SANTA MONICA—On Friday, February 3, the Securities and Exchange Commission announced that the Santa Monica-based game developing company, Activision Blizzard, has agreed to pay $35 million to settle charges that it failed to maintain controls to collect and assess workplace complaints with regard to disclosure requirements and violated a federal whistleblower protection rule. The company has not admitted or denied the commission’s findings and agreed to a cease-and-desist order.

Jason Burt, the director of the SEC’s Denver office, said in a statement that the lack of necessary controls left Activision “without the means to determine whether larger issues existed that needed to be disclosed to investors. Moreover, taking action to impede former employees from communicating directly with the Commission staff about a possible securities law violation is not only bad corporate governance, it is illegal.” 

This announcement comes after the company settled with U.S. workplace regulators in 2021 over employee complaints about sexual harassment. Their employees accused Activision of retaliation against workers who spoke out by firing them and discriminating against workers who were pregnant. 

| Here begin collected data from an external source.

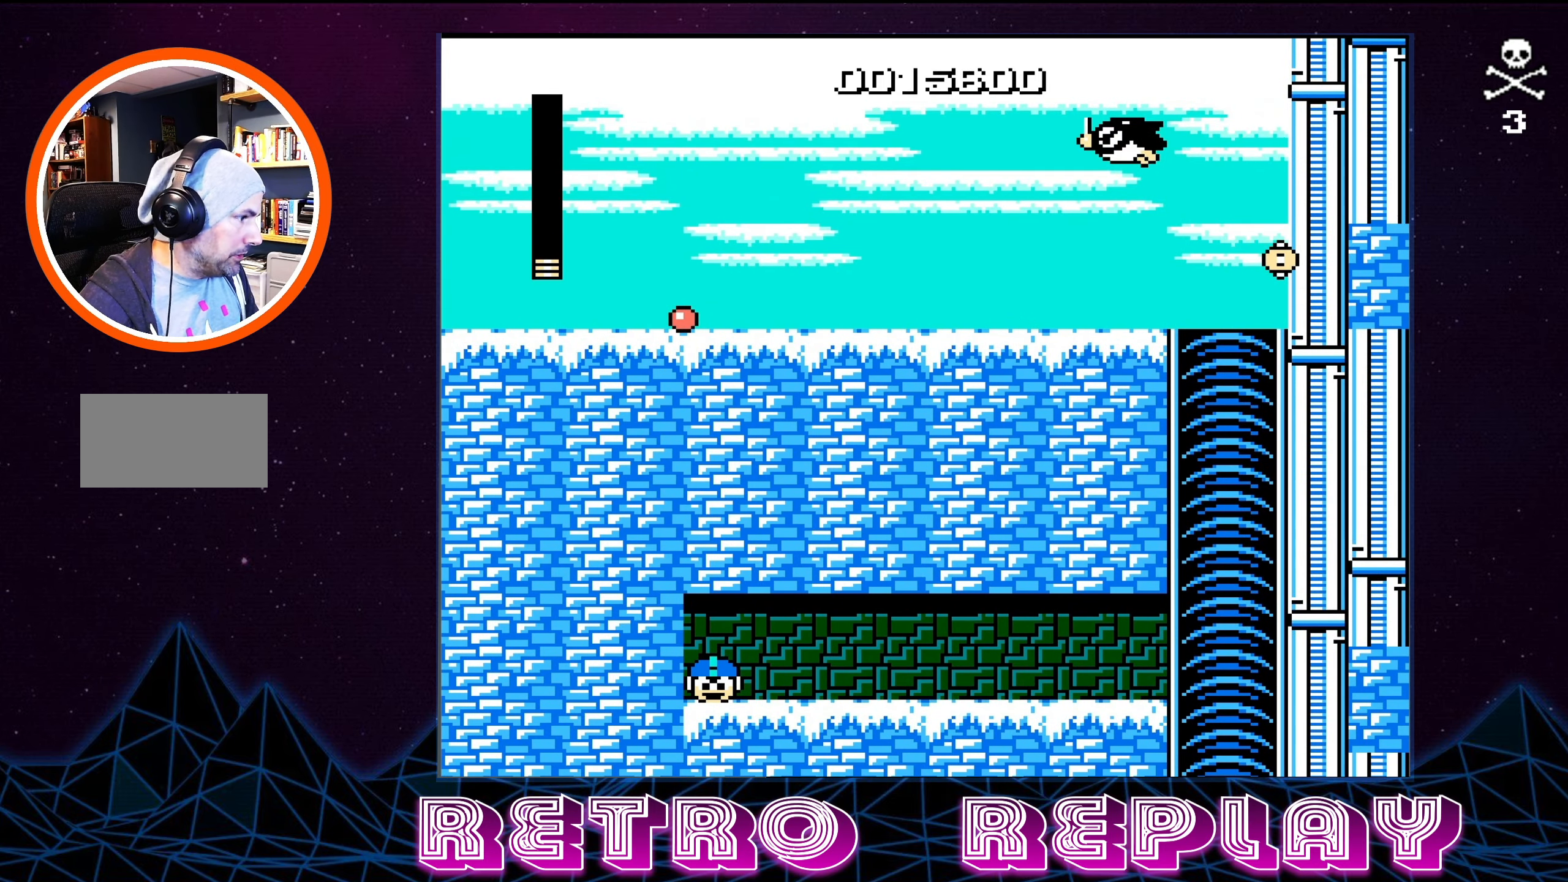
{"buttons": [], "events": [[50, "A", "up"], [117, "DPAD_UP", "up"], [217, "DPAD_LEFT", "up"]]}
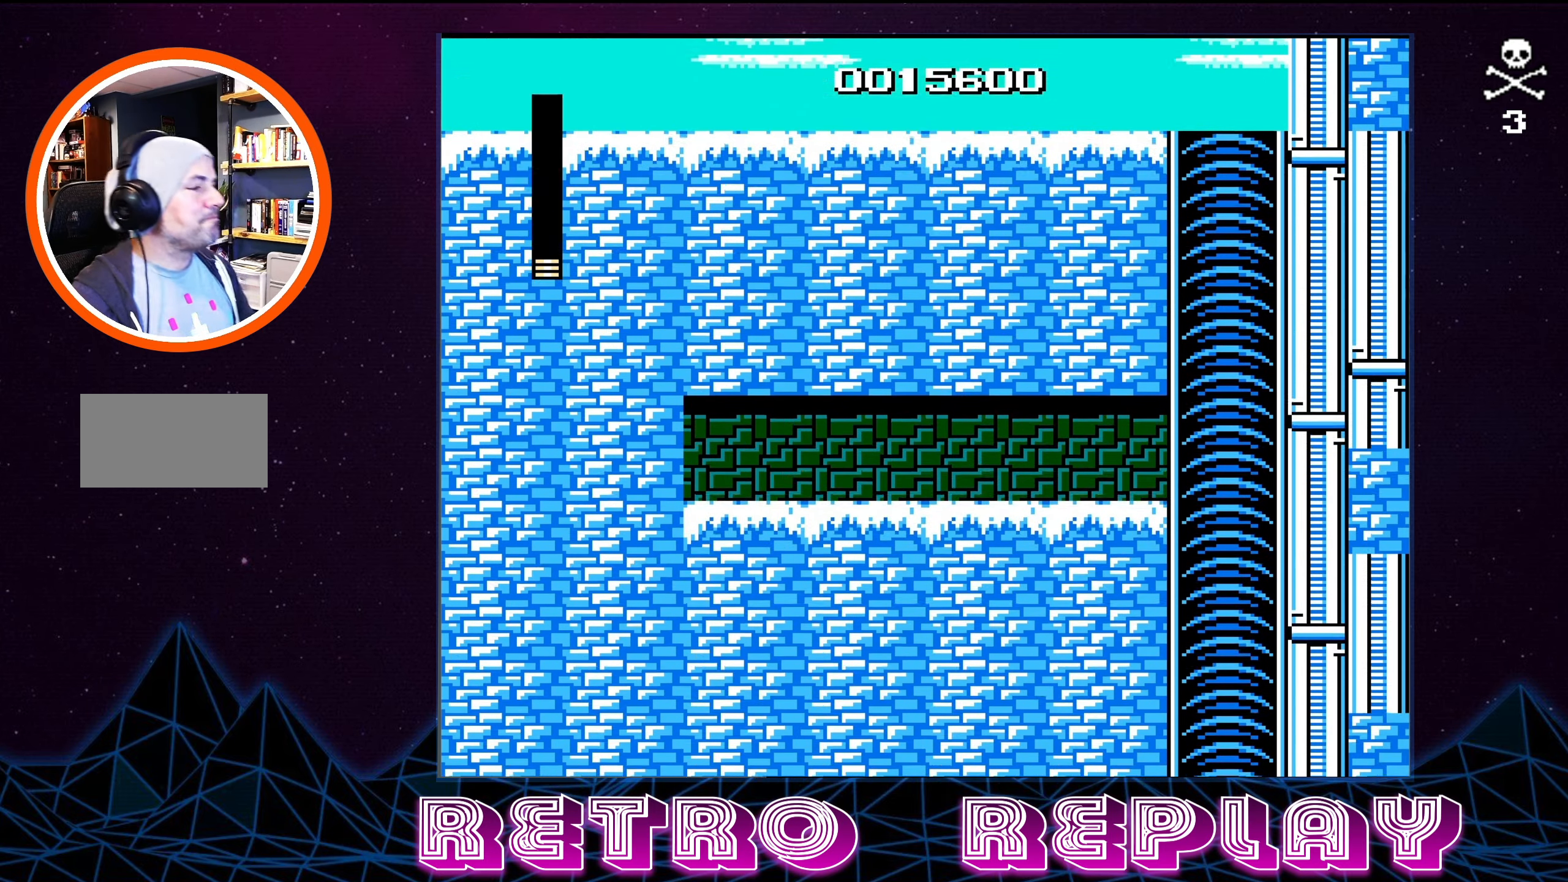
{"buttons": [], "events": []}
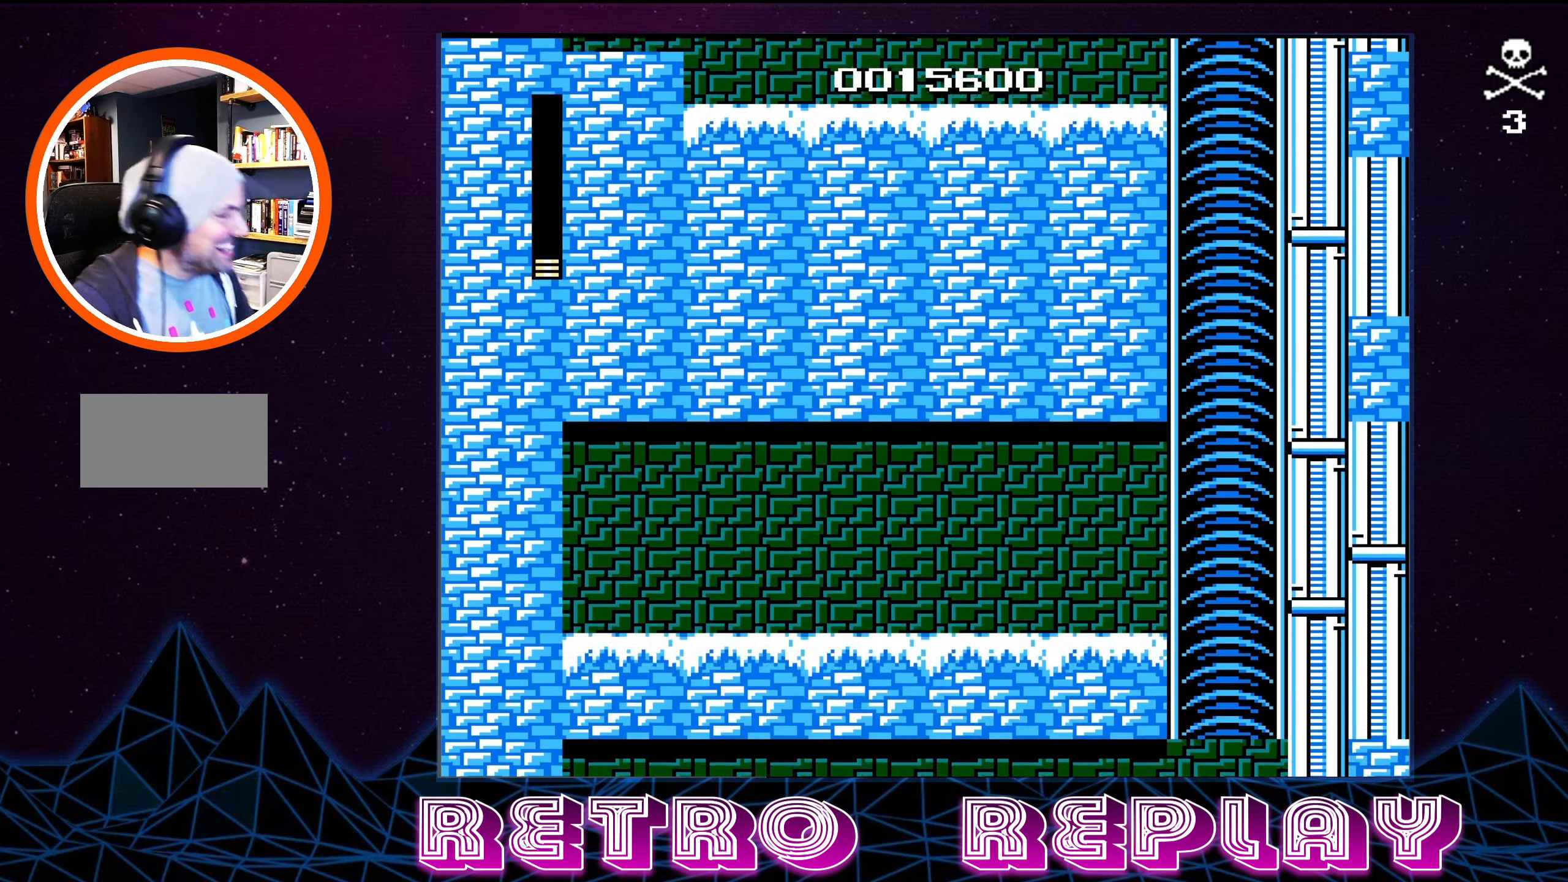
{"buttons": ["DPAD_UP", "DPAD_LEFT"], "events": [[167, "DPAD_LEFT", "down"], [250, "DPAD_UP", "down"], [267, "A", "down"], [484, "A", "up"]]}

California’s civil rights agency sued Activision in July 2021, stating that the company’s culture was a “breeding ground for harassment and discrimination against women.” A month later the president of the company, J. Allen Brack, stepped down.  

In this latest settlement, the company agreed to compensate those who experienced discrimination and sexual harassment out of an $18 million fund. Monies left over are to be distributed to gender equity measures like charities for women in the video game industry. 

Activision also agreed to strengthen its policies and training on harassment and discrimination and hire an independent consultant to oversee its compliance with the U.S. Equal Employment Opportunity Commission’s conditions.  

Activision was behind the creation of many popular games including Candy Crush, Call of Duty, Overwatch and World of Warcraft. The game developer’s shares fell about 1.5 percent, to $76 after the SEC made its announcement.